• [WHAT IS REQUIRED]:
Locate, in the data below, the line that contains "ring dip: (469, 212)" and the line that contains "thumb mcp: (470, 277)"; reproduce exactly those two lines and every line between them, nothing more.

• [DATA SHOWN]:

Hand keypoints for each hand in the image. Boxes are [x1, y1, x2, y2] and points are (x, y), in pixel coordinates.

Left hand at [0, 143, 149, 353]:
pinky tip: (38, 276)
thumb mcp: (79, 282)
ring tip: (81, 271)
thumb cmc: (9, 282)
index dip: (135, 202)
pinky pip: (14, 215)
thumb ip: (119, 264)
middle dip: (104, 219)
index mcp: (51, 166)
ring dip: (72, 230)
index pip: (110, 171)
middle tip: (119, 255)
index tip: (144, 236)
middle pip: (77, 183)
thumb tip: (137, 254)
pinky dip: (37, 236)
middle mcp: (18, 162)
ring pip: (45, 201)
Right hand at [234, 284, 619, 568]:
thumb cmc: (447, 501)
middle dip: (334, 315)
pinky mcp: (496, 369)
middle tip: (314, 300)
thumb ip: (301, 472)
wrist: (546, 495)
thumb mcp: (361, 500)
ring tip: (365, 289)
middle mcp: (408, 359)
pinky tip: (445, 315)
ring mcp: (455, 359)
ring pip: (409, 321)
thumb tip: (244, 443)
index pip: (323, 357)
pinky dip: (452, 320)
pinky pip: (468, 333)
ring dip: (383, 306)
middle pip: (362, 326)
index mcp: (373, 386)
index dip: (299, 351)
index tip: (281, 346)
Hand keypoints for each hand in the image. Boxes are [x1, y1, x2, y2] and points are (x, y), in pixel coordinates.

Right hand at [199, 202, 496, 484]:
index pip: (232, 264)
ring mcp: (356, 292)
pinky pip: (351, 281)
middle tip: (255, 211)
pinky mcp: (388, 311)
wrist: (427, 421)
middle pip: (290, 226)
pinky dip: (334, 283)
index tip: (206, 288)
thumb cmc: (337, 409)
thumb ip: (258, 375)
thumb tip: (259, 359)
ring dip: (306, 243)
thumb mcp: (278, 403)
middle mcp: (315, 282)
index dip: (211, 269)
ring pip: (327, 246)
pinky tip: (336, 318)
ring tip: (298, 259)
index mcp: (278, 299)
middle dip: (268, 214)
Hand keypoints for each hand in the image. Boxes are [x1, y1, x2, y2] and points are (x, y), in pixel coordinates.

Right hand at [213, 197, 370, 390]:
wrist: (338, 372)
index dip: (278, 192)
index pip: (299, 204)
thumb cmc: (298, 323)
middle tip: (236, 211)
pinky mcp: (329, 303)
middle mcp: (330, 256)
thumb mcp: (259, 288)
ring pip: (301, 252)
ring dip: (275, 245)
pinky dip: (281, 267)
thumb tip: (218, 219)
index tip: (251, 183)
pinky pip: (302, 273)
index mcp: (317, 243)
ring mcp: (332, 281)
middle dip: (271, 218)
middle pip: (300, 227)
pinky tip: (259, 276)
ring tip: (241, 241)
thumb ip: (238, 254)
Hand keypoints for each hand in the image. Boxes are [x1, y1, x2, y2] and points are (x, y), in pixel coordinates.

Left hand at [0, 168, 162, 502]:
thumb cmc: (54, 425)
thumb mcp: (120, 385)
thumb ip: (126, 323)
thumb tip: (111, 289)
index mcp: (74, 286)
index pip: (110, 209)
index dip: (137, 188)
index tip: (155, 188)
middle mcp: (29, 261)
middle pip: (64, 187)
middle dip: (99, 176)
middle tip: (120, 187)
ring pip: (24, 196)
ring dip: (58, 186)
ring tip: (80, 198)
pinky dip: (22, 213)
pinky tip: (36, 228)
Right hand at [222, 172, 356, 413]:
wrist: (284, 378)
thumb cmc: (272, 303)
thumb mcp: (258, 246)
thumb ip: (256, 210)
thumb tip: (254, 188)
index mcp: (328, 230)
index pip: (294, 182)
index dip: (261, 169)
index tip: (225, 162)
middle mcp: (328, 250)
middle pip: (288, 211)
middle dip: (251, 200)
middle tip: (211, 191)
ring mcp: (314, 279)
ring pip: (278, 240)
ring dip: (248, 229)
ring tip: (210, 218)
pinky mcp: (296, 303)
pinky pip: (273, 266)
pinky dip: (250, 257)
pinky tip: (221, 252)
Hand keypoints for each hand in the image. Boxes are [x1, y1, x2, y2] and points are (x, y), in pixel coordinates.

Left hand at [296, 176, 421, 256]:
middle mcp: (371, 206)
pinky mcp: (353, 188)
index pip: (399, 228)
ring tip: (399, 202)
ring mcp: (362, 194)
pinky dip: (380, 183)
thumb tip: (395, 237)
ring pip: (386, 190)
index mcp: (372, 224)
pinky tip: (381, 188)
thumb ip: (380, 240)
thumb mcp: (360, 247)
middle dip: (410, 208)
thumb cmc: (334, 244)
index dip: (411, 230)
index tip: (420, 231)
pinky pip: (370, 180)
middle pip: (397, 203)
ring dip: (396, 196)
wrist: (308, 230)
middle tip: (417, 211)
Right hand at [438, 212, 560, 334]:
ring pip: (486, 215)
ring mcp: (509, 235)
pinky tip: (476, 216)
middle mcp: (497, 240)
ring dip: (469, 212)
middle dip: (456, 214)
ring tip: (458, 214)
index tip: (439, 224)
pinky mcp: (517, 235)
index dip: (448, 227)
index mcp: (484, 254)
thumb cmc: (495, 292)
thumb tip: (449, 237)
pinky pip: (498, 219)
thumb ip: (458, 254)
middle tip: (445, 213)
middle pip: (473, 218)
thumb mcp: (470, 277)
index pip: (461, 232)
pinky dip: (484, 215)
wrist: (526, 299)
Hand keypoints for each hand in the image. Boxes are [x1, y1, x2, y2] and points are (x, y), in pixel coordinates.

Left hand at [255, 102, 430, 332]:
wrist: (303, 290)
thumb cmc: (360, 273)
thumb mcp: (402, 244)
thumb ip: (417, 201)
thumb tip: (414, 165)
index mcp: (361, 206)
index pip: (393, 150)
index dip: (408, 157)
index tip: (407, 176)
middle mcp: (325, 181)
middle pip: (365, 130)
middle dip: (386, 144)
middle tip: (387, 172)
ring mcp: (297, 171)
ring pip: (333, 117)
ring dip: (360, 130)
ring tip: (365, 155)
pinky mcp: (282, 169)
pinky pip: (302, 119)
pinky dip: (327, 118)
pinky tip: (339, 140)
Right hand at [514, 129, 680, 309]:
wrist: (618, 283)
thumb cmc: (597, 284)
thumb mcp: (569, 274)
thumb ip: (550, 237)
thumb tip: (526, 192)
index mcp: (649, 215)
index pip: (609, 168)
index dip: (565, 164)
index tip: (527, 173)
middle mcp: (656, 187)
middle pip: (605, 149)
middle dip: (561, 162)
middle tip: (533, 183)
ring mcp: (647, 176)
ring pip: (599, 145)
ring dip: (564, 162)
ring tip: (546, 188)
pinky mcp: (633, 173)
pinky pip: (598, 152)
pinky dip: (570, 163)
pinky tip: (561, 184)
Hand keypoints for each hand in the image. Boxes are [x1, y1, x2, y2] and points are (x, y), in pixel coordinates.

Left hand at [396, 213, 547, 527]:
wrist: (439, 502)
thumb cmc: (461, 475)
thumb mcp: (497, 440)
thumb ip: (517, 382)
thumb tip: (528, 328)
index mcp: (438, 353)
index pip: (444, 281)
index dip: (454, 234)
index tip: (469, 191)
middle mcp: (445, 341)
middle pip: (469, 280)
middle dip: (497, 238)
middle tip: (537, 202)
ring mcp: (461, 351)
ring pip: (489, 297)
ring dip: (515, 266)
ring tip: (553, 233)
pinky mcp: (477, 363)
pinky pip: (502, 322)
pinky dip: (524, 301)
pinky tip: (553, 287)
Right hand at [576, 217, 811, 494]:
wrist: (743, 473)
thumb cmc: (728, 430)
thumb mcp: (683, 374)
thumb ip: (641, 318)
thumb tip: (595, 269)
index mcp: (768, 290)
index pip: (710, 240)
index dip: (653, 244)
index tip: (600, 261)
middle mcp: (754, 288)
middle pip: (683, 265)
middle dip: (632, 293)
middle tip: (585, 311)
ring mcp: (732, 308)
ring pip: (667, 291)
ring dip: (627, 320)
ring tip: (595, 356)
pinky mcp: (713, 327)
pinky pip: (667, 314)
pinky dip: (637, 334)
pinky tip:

• [ANSWER AREA]:
ring dip: (469, 212)
middle dip: (456, 214)
ring tip: (458, 214)
index tip: (439, 224)
pinky mcp: (517, 235)
index dip: (448, 227)
index mcp: (484, 254)
thumb cmc: (495, 292)
thumb tip: (449, 237)
pinky pip: (498, 219)
thumb ip: (458, 254)
middle tip: (445, 213)
middle pip: (473, 218)
thumb mcp: (470, 277)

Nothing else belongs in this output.